=== WHAT TO WORK ON ===
Apart from the pictures, which must be omitted, restate the data exactly.

=== DATA BLOCK ===

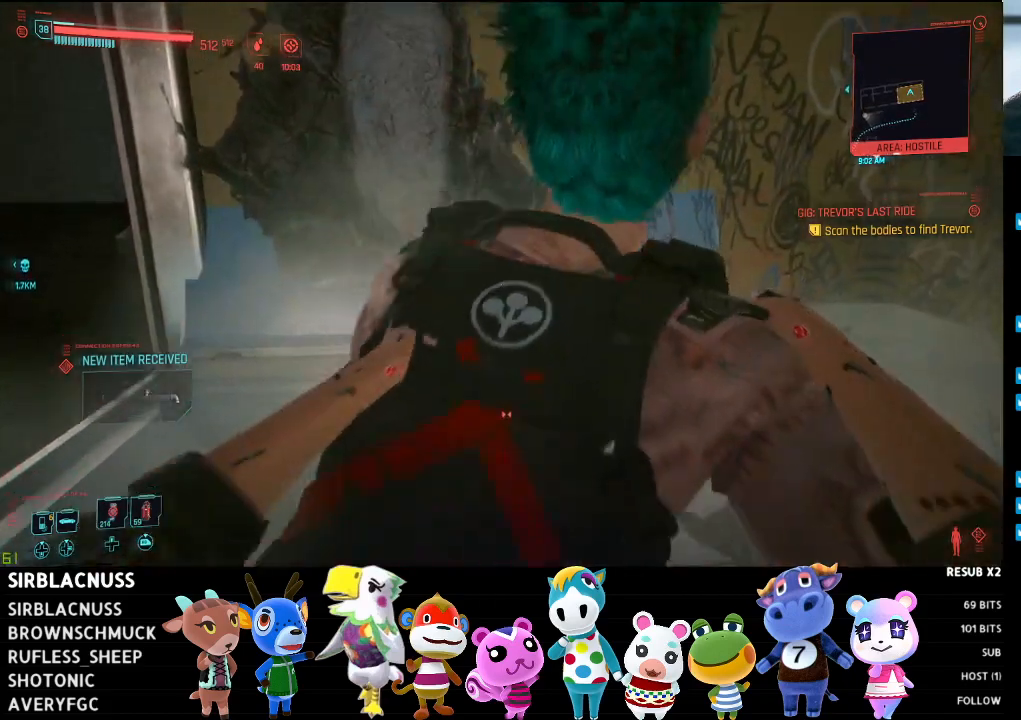
{"buttons": [], "left_stick": "center", "right_stick": "left", "events": []}
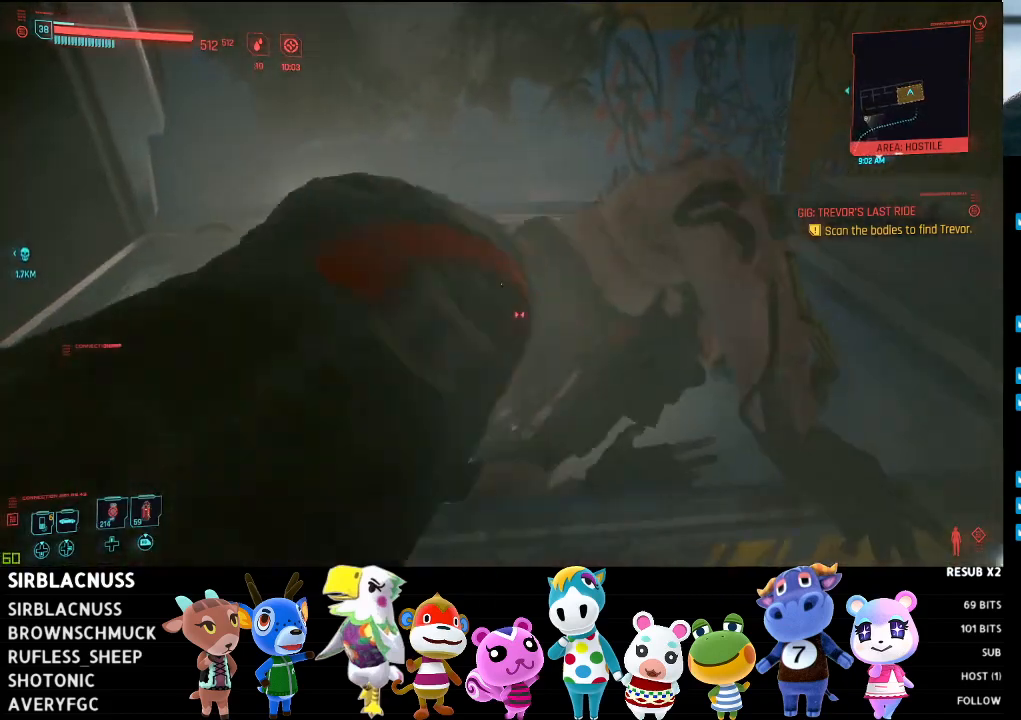
{"buttons": [], "left_stick": "left", "right_stick": "left", "events": [[50, "left_stick", "left"]]}
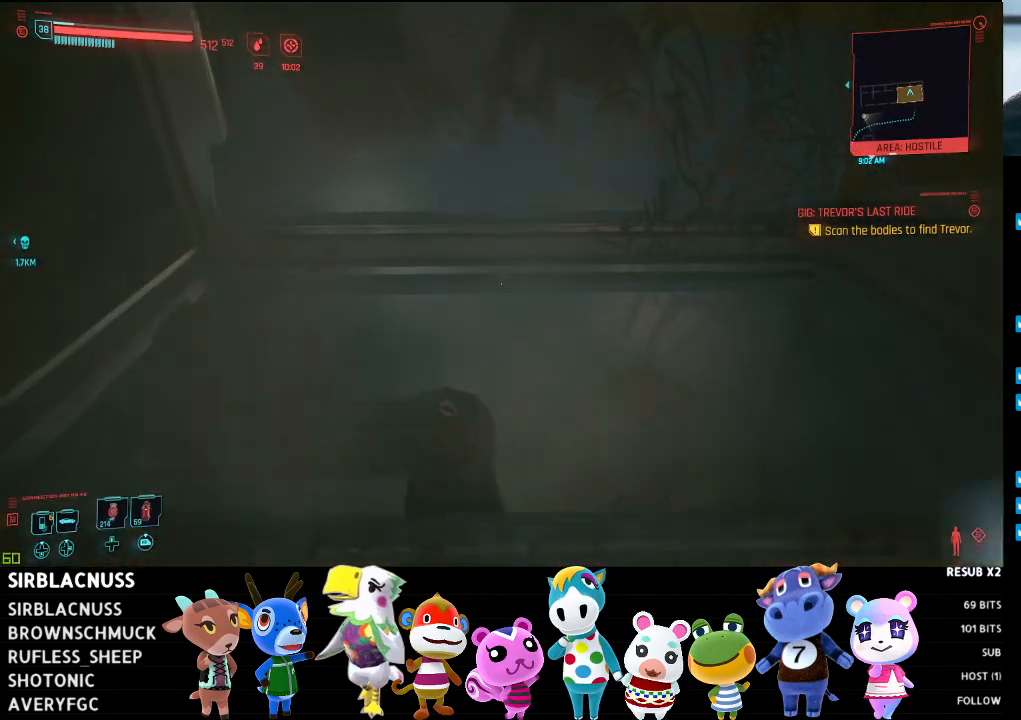
{"buttons": [], "left_stick": "left", "right_stick": "left", "events": []}
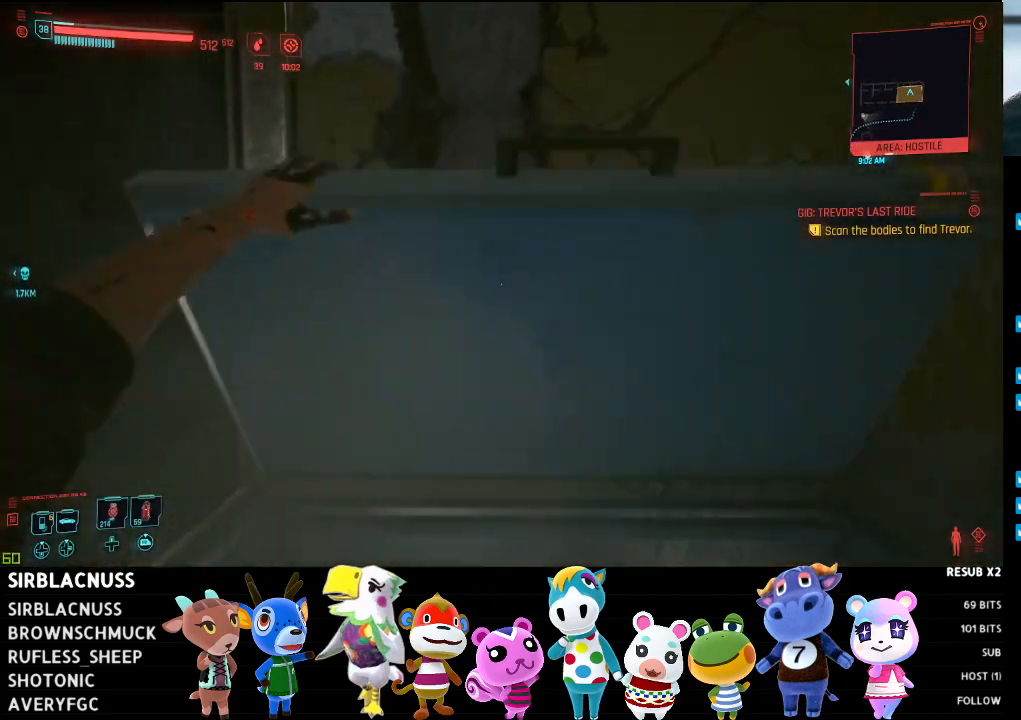
{"buttons": [], "left_stick": "up-left", "right_stick": "down-left", "events": [[33, "left_stick", "up-left"], [233, "right_stick", "down-left"]]}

=== WRITTEN ANSWER ===
{"buttons": [], "left_stick": "center", "right_stick": "left", "events": []}
{"buttons": [], "left_stick": "left", "right_stick": "left", "events": [[50, "left_stick", "left"]]}
{"buttons": [], "left_stick": "left", "right_stick": "left", "events": []}
{"buttons": [], "left_stick": "up-left", "right_stick": "down-left", "events": [[33, "left_stick", "up-left"], [233, "right_stick", "down-left"]]}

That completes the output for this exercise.